* [The input]:
◇ ◇ ◇

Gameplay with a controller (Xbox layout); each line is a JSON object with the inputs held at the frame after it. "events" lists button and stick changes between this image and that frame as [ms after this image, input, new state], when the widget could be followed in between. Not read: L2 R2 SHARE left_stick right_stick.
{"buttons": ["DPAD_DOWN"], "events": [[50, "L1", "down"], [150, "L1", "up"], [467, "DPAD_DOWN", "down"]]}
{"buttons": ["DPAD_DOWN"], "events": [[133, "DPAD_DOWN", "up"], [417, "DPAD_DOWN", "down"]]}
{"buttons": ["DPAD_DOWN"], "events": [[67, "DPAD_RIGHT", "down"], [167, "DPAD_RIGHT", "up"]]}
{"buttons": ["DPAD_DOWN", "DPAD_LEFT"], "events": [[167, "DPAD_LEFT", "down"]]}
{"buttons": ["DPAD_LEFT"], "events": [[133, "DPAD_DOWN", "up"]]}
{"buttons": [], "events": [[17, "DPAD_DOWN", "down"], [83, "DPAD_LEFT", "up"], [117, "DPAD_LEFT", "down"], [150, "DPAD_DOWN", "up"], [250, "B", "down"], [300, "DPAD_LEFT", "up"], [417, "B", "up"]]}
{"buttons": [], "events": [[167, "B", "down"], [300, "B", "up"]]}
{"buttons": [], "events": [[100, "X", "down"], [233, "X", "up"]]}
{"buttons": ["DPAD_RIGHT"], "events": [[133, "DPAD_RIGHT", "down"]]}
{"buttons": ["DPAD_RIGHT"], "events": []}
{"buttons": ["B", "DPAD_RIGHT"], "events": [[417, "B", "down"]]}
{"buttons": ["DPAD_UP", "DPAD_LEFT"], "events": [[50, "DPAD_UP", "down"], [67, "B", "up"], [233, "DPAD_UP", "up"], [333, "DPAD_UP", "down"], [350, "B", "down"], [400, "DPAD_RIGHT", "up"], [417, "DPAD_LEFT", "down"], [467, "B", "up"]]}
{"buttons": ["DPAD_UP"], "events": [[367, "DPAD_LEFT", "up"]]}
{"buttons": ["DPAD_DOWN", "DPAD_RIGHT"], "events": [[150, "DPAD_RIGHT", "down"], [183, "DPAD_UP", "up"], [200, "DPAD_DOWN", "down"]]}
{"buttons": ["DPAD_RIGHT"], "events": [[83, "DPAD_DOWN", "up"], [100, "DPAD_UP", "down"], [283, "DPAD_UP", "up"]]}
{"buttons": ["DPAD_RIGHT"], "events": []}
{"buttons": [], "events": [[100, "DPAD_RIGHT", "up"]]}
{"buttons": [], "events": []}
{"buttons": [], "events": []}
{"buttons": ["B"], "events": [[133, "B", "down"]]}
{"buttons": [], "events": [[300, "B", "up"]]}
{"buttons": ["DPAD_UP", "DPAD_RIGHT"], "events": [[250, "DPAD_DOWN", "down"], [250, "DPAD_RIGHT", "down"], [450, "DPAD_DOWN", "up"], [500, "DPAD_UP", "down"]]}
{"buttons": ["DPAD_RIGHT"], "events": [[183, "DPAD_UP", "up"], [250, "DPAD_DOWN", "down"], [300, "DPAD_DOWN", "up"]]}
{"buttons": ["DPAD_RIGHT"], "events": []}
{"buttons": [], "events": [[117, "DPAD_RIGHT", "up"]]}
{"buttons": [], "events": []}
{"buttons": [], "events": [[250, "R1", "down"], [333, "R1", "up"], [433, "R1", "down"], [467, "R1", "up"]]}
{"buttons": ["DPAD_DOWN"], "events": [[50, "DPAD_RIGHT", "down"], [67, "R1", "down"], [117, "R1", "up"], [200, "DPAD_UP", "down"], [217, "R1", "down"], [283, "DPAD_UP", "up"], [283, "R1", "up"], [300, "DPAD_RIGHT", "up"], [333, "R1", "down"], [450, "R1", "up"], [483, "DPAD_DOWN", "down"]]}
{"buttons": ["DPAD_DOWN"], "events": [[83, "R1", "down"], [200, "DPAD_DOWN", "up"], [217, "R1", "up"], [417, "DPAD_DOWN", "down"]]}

◇ ◇ ◇

* [Action item]:
Nothing may be left out or altered: reproduce the complete listing.

* [Task answer]:
Gameplay with a controller (Xbox layout); each line is a JSON object with the inputs held at the frame after it. "events" lists button and stick changes between this image and that frame as [ms after this image, input, new state], when the widget could be followed in between. Not read: L2 R2 SHARE left_stick right_stick.
{"buttons": ["DPAD_DOWN"], "events": [[50, "L1", "down"], [150, "L1", "up"], [467, "DPAD_DOWN", "down"]]}
{"buttons": ["DPAD_DOWN"], "events": [[133, "DPAD_DOWN", "up"], [417, "DPAD_DOWN", "down"]]}
{"buttons": ["DPAD_DOWN"], "events": [[67, "DPAD_RIGHT", "down"], [167, "DPAD_RIGHT", "up"]]}
{"buttons": ["DPAD_DOWN", "DPAD_LEFT"], "events": [[167, "DPAD_LEFT", "down"]]}
{"buttons": ["DPAD_LEFT"], "events": [[133, "DPAD_DOWN", "up"]]}
{"buttons": [], "events": [[17, "DPAD_DOWN", "down"], [83, "DPAD_LEFT", "up"], [117, "DPAD_LEFT", "down"], [150, "DPAD_DOWN", "up"], [250, "B", "down"], [300, "DPAD_LEFT", "up"], [417, "B", "up"]]}
{"buttons": [], "events": [[167, "B", "down"], [300, "B", "up"]]}
{"buttons": [], "events": [[100, "X", "down"], [233, "X", "up"]]}
{"buttons": ["DPAD_RIGHT"], "events": [[133, "DPAD_RIGHT", "down"]]}
{"buttons": ["DPAD_RIGHT"], "events": []}
{"buttons": ["B", "DPAD_RIGHT"], "events": [[417, "B", "down"]]}
{"buttons": ["DPAD_UP", "DPAD_LEFT"], "events": [[50, "DPAD_UP", "down"], [67, "B", "up"], [233, "DPAD_UP", "up"], [333, "DPAD_UP", "down"], [350, "B", "down"], [400, "DPAD_RIGHT", "up"], [417, "DPAD_LEFT", "down"], [467, "B", "up"]]}
{"buttons": ["DPAD_UP"], "events": [[367, "DPAD_LEFT", "up"]]}
{"buttons": ["DPAD_DOWN", "DPAD_RIGHT"], "events": [[150, "DPAD_RIGHT", "down"], [183, "DPAD_UP", "up"], [200, "DPAD_DOWN", "down"]]}
{"buttons": ["DPAD_RIGHT"], "events": [[83, "DPAD_DOWN", "up"], [100, "DPAD_UP", "down"], [283, "DPAD_UP", "up"]]}
{"buttons": ["DPAD_RIGHT"], "events": []}
{"buttons": [], "events": [[100, "DPAD_RIGHT", "up"]]}
{"buttons": [], "events": []}
{"buttons": [], "events": []}
{"buttons": ["B"], "events": [[133, "B", "down"]]}
{"buttons": [], "events": [[300, "B", "up"]]}
{"buttons": ["DPAD_UP", "DPAD_RIGHT"], "events": [[250, "DPAD_DOWN", "down"], [250, "DPAD_RIGHT", "down"], [450, "DPAD_DOWN", "up"], [500, "DPAD_UP", "down"]]}
{"buttons": ["DPAD_RIGHT"], "events": [[183, "DPAD_UP", "up"], [250, "DPAD_DOWN", "down"], [300, "DPAD_DOWN", "up"]]}
{"buttons": ["DPAD_RIGHT"], "events": []}
{"buttons": [], "events": [[117, "DPAD_RIGHT", "up"]]}
{"buttons": [], "events": []}
{"buttons": [], "events": [[250, "R1", "down"], [333, "R1", "up"], [433, "R1", "down"], [467, "R1", "up"]]}
{"buttons": ["DPAD_DOWN"], "events": [[50, "DPAD_RIGHT", "down"], [67, "R1", "down"], [117, "R1", "up"], [200, "DPAD_UP", "down"], [217, "R1", "down"], [283, "DPAD_UP", "up"], [283, "R1", "up"], [300, "DPAD_RIGHT", "up"], [333, "R1", "down"], [450, "R1", "up"], [483, "DPAD_DOWN", "down"]]}
{"buttons": ["DPAD_DOWN"], "events": [[83, "R1", "down"], [200, "DPAD_DOWN", "up"], [217, "R1", "up"], [417, "DPAD_DOWN", "down"]]}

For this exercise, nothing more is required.